For long moments they stood in silence, each secretly hoping a that another seepage of gas would envelope them in the colorful fireflies once again.
“I hope the monitoring cameras caught that,” Brennart said at last. “The science people’ll want spectra and all that.”
“The cameras run all the time?”
“Right.”
At last Doug gave it up. There would be no more. Strange, he thought, how sudden elation can give way to disappointment so quickly.
“Guess we should start back to the base,” Brennart said. He sounded dismayed, too.
“Tell me more about this south pole business,” Doug said, as much to cheer their conversation as any other reason.
“We’ve got to claim that territory,” Brennart said, his tone brightening immediately. “I want to lead an expedition down there and…”
SAVANNAH
“There’s ice down there at the pole!” Doug said, brimming with enthusiasm. “Water ice! Mr. Brennart wants to lead an expedition there and claim it for us.”
“I’ve seen his proposals,” Joanna said, feeling weary at her son’s insistence. She leaned back in her reclining chair. ” Brennart’s deluged me, , with video presentations, reports, survey data.”
“I want to go with him,” Doug said.
Joanna had known he would. Of course he would. That was why she had hesitated, ever since her son had returned from his brief visit to Moonbase, bubbling with excitement about joining Brennart and trekking off to the south lunar pole. Now he sat in her office, facing her, burning with enthusiasm, hardly able to sit still as they waited for Brennart to show up. She saw Paul’s features in her son’s face, Paul’s boundless energy and drive. And she remembered that Paul had died on the Moon.
Brennart’s proposed expedition to the lunar south pole had worked its way up through the corporate chain of command and now sat on Joanna’s desk. She could approve it or kill it. She knew that if she approved it, her son would stop at nothing to be included in the mission.
Misunderstanding her silence, Doug said, “Mom, all my life I’ve heard about my father and Moonbase. I want to carry on in his footsteps. I’ve got to!”
“Your freshman classes start in September.”
“We’ll be back by then. It’s my legacy, Mom! All my life I’ve wanted to get to Moonbase and continue what he started.”
All his life Joanna, thought: All eighteen years of his life.
“It’s the frontier,” he told her Excitedly. “That’s where the action is.”
Joanna countered, “Moonbase is a dreary little cave that’s only barely paying its own way. I’ve come close to shutting it down a dozen times.”
“Shutting it down? You can’t shut it down, Mom! It’s the frontier! It’s the future!”
“It’s a drain on this corporation’s resources.”

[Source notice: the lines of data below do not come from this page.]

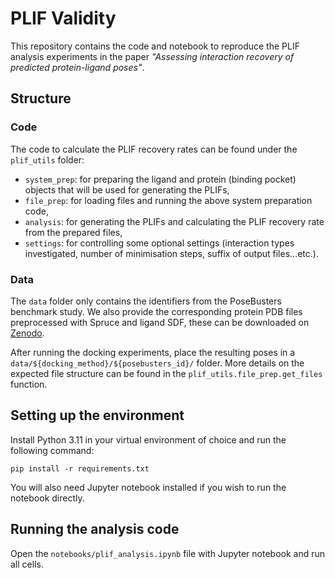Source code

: # PLIF Validity

This repository contains the code and notebook to reproduce the PLIF analysis
experiments in the paper
*"Assessing interaction recovery of predicted protein-ligand poses"*.

## Structure

### Code

The code to calculate the PLIF recovery rates can be found under the `plif_utils` folder:

- `system_prep`: for preparing the ligand and protein (binding pocket) objects that will
  be used for generating the PLIFs,
- `file_prep`: for loading files and running the above system preparation code,
- `analysis`: for generating the PLIFs and calculating the PLIF recovery rate from the
  prepared files,
- `settings`: for controlling some optional settings (interaction types investigated,
  number of minimisation steps, suffix of output files...etc.).

### Data

The `data` folder only contains the identifiers from the PoseBusters benchmark study. We
also provide the corresponding protein PDB files preprocessed with Spruce and ligand
SDF, these can be downloaded on [Zenodo](https://doi.org/10.5281/zenodo.13851241).

After running the docking experiments, place the resulting poses in a
`data/${docking_method}/${posebusters_id}/` folder. More details on the expected file
structure can be found in the `plif_utils.file_prep.get_files` function.

## Setting up the environment

Install Python 3.11 in your virtual environment of choice and run the following command:
```
pip install -r requirements.txt
```

You will also need Jupyter notebook installed if you wish to run the notebook directly.

## Running the analysis code

Open the `notebooks/plif_analysis.ipynb` file with Jupyter notebook and run all cells.
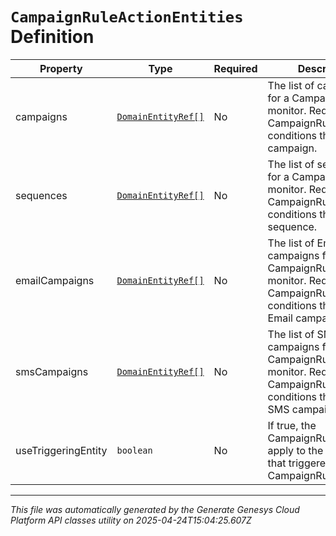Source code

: # `CampaignRuleActionEntities` Definition

| Property | Type | Required | Description |
|----------|------|----------|-------------|
| campaigns | [`DomainEntityRef[]`](domainentityref-definition.md) | No | The list of campaigns for a CampaignRule to monitor. Required if the CampaignRule has any conditions that run on a campaign. |
| sequences | [`DomainEntityRef[]`](domainentityref-definition.md) | No | The list of sequences for a CampaignRule to monitor. Required if the CampaignRule has any conditions that run on a sequence. |
| emailCampaigns | [`DomainEntityRef[]`](domainentityref-definition.md) | No | The list of Email campaigns for a CampaignRule to monitor. Required if the CampaignRule has any conditions that run on a Email campaign. |
| smsCampaigns | [`DomainEntityRef[]`](domainentityref-definition.md) | No | The list of SMS campaigns for a CampaignRule to monitor. Required if the CampaignRule has any conditions that run on a SMS campaign. |
| useTriggeringEntity | `boolean` | No | If true, the CampaignRuleAction will apply to the same entity that triggered the CampaignRuleCondition. |

---

*This file was automatically generated by the Generate Genesys Cloud Platform API classes utility on 2025-04-24T15:04:25.607Z*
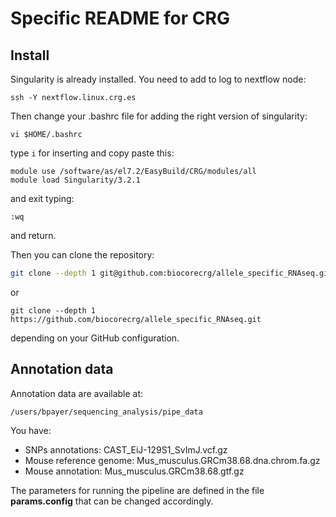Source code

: # Specific README for CRG

## Install
Singularity is already installed. You need to add to log to nextflow node:
```
ssh -Y nextflow.linux.crg.es
```

Then change your .bashrc file for adding the right version of singularity:

```
vi $HOME/.bashrc
```

type ```i``` for inserting and copy paste this:


```
module use /software/as/el7.2/EasyBuild/CRG/modules/all
module load Singularity/3.2.1
```
and exit typing:

```
:wq
```
and return.

Then you can clone the repository:

```bash
git clone --depth 1 git@github.com:biocorecrg/allele_specific_RNAseq.git
```

or

```
git clone --depth 1 https://github.com/biocorecrg/allele_specific_RNAseq.git 
```

depending on your GitHub configuration.


## Annotation data
Annotation data are available at:
```
/users/bpayer/sequencing_analysis/pipe_data
```
You have:

* SNPs annotations: CAST_EiJ-129S1_SvImJ.vcf.gz 
* Mouse reference genome: Mus_musculus.GRCm38.68.dna.chrom.fa.gz
* Mouse annotation: Mus_musculus.GRCm38.68.gtf.gz

The parameters for running the pipeline are defined in the file **params.config** that can be changed accordingly.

Doug started to reply, then hesitated. With a slow smile he said, “Mom, if you won’t allow me to go to Moonbase, I’ll get a job with Yamagata Industries. They—”
“Yamagata!”
“They’re looking for construction workers,” Doug said evenly. “I’ll get to the Japanese base at Copernicus.”
That was when Joanna realized how utterly serious her son was. Behind the boyish enthusiasm was an iron-hard will. Despite his pleasant smiling way, he was just as intent as his father had been.

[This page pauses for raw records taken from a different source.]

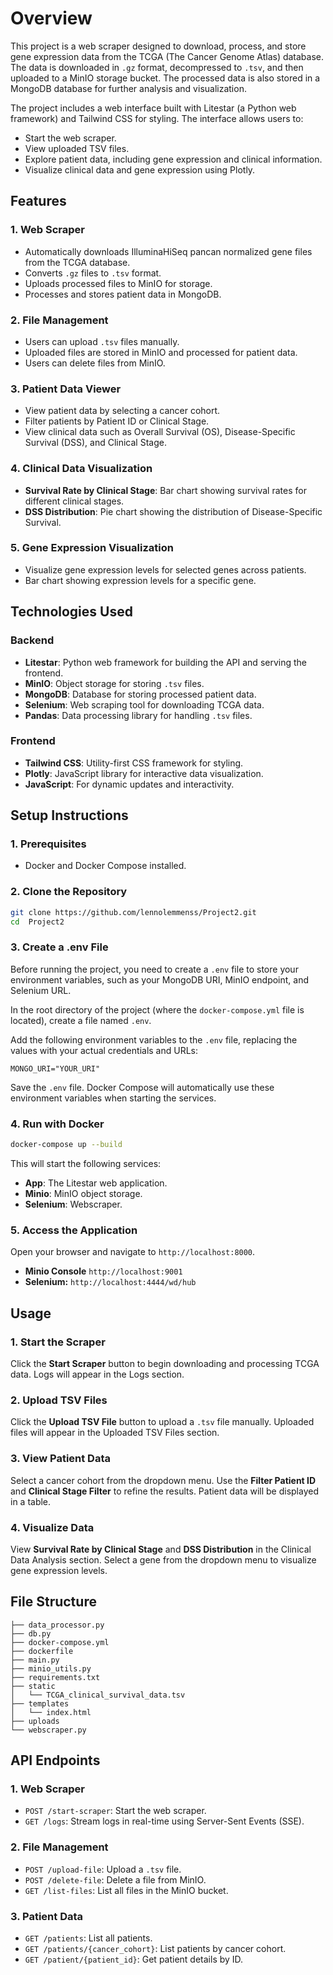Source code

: # Overview
This project is a web scraper designed to download, process, and store gene expression data from the TCGA (The Cancer Genome Atlas) database. The data is downloaded in `.gz` format, decompressed to `.tsv`, and then uploaded to a MinIO storage bucket. The processed data is also stored in a MongoDB database for further analysis and visualization.

The project includes a web interface built with Litestar (a Python web framework) and Tailwind CSS for styling. The interface allows users to:
- Start the web scraper.
- View uploaded TSV files.
- Explore patient data, including gene expression and clinical information.
- Visualize clinical data and gene expression using Plotly.

## Features
### 1. Web Scraper
- Automatically downloads IlluminaHiSeq pancan normalized gene files from the TCGA database.
- Converts `.gz` files to `.tsv` format.
- Uploads processed files to MinIO for storage.
- Processes and stores patient data in MongoDB.

### 2. File Management
- Users can upload `.tsv` files manually.
- Uploaded files are stored in MinIO and processed for patient data.
- Users can delete files from MinIO.

### 3. Patient Data Viewer
- View patient data by selecting a cancer cohort.
- Filter patients by Patient ID or Clinical Stage.
- View clinical data such as Overall Survival (OS), Disease-Specific Survival (DSS), and Clinical Stage.

### 4. Clinical Data Visualization
- **Survival Rate by Clinical Stage**: Bar chart showing survival rates for different clinical stages.
- **DSS Distribution**: Pie chart showing the distribution of Disease-Specific Survival.

### 5. Gene Expression Visualization
- Visualize gene expression levels for selected genes across patients.
- Bar chart showing expression levels for a specific gene.

## Technologies Used
### Backend
- **Litestar**: Python web framework for building the API and serving the frontend.
- **MinIO**: Object storage for storing `.tsv` files.
- **MongoDB**: Database for storing processed patient data.
- **Selenium**: Web scraping tool for downloading TCGA data.
- **Pandas**: Data processing library for handling `.tsv` files.

### Frontend
- **Tailwind CSS**: Utility-first CSS framework for styling.
- **Plotly**: JavaScript library for interactive data visualization.
- **JavaScript**: For dynamic updates and interactivity.

## Setup Instructions
### 1. Prerequisites
- Docker and Docker Compose installed.

### 2. Clone the Repository
```bash
git clone https://github.com/lennolemmenss/Project2.git
cd  Project2 
```


### 3. Create a .env File
Before running the project, you need to create a `.env` file to store your environment variables, such as your MongoDB URI, MinIO endpoint, and Selenium URL.

In the root directory of the project (where the `docker-compose.yml` file is located), create a file named `.env`.

Add the following environment variables to the `.env` file, replacing the values with your actual credentials and URLs:

```env
MONGO_URI="YOUR_URI"
```

Save the `.env` file. Docker Compose will automatically use these environment variables when starting the services.


### 4. Run with Docker
```bash
docker-compose up --build
```
This will start the following services:
- **App**: The Litestar web application.
- **Minio**: MinIO object storage.
- **Selenium**: Webscraper.

### 5. Access the Application
Open your browser and navigate to `http://localhost:8000`.

- **Minio Console** `http://localhost:9001`
- **Selenium:** `http://localhost:4444/wd/hub`

## Usage
### 1. Start the Scraper
Click the **Start Scraper** button to begin downloading and processing TCGA data. Logs will appear in the Logs section.

### 2. Upload TSV Files
Click the **Upload TSV File** button to upload a `.tsv` file manually. Uploaded files will appear in the Uploaded TSV Files section.

### 3. View Patient Data
Select a cancer cohort from the dropdown menu. Use the **Filter Patient ID** and **Clinical Stage Filter** to refine the results. Patient data will be displayed in a table.

### 4. Visualize Data
View **Survival Rate by Clinical Stage** and **DSS Distribution** in the Clinical Data Analysis section. Select a gene from the dropdown menu to visualize gene expression levels.

## File Structure
```plaintext
├── data_processor.py
├── db.py
├── docker-compose.yml
├── dockerfile
├── main.py
├── minio_utils.py
├── requirements.txt
├── static
│   └── TCGA_clinical_survival_data.tsv
├── templates
│   └── index.html
├── uploads
└── webscraper.py
```

## API Endpoints
### 1. Web Scraper
- `POST /start-scraper`: Start the web scraper.
- `GET /logs`: Stream logs in real-time using Server-Sent Events (SSE).

### 2. File Management
- `POST /upload-file`: Upload a `.tsv` file.
- `POST /delete-file`: Delete a file from MinIO.
- `GET /list-files`: List all files in the MinIO bucket.

### 3. Patient Data
- `GET /patients`: List all patients.
- `GET /patients/{cancer_cohort}`: List patients by cancer cohort.
- `GET /patient/{patient_id}`: Get patient details by ID.
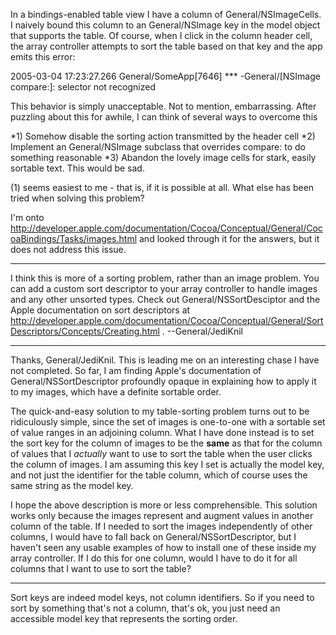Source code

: 

In a bindings-enabled table view I have a column of General/NSImageCells. I naively bound this column to an General/NSImage key in the model object that supports the table. Of course, when I click in the column header cell, the array controller attempts to sort the table based on that key and the app emits this error:

    
2005-03-04 17:23:27.266 General/SomeApp[7646] *** -General/[NSImage compare:]: selector not recognized


This behavior is simply unacceptable. Not to mention, embarrassing.  After puzzling about this for awhile, I can think of several ways to overcome this


*1) Somehow disable the sorting action transmitted by the header cell
*2) Implement an General/NSImage subclass that overrides compare: to do something reasonable
*3) Abandon the lovely image cells for stark, easily sortable text. This would be sad.


(1) seems easiest to me - that is, if it is possible at all. What else has been tried when solving this problem?

I'm onto http://developer.apple.com/documentation/Cocoa/Conceptual/General/CocoaBindings/Tasks/images.html and looked through it for the answers, but it does not address this issue.

----

I think this is more of a sorting problem, rather than an image problem. You can add a custom sort descriptor to your array controller to handle images and any other unsorted types. Check out General/NSSortDesciptor and the Apple documentation on sort descriptors at http://developer.apple.com/documentation/Cocoa/Conceptual/General/SortDescriptors/Concepts/Creating.html . --General/JediKnil

----

Thanks, General/JediKnil. This is leading me on an interesting chase I have not completed. So far, I am finding Apple's documentation of General/NSSortDescriptor profoundly opaque in explaining how to apply it to my images, which have a definite sortable order.

The quick-and-easy solution to my table-sorting problem turns out to be ridiculously simple, since the set of images is one-to-one with a sortable set of value ranges in an adjoining column. What I have done instead is to set the sort key for the column of images to be the **same** as that for the column of values that I *actually* want to use to sort the table when the user clicks the column of images. I am assuming this key I set is actually the model key, and not just the identifier for the table column, which of course uses the same string as the model key.

I hope the above description is more or less comprehensible. This solution works only because the images represent and augment values in another column of the table. If I needed to sort the images independently of other columns, I would have to fall back on General/NSSortDescriptor, but I haven't seen any usable examples of how to install one of these inside my array controller. If I do this for one column, would I have to do it for all columns that I want to use to sort the table?

----

Sort keys are indeed model keys, not column identifiers. So if you need to sort by something that's not a column, that's ok, you just need an accessible model key that represents the sorting order.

“Douglas,” she said, “there’s much more at stake here than you understand.”
He jumped to his feet, startling her. Pacing across the office, Doug replied, “Mom, if we can get water from the ice fields down at the south pole we can make Moonbase profitable. We can even sell water to Yamagata and the Europeans.”
“No one’s ever gone to the south pole. It’s mountainous, very dangerous—”
Doug grinned at her. “Come on, Mom. Foster Brennart’s going to head the expedition. Foster Brennart! He’s a living legend. He’s like Daniel Boone and Charles Lindbergh and Armstrong, Aldrin and Collins all wrapped up in one!”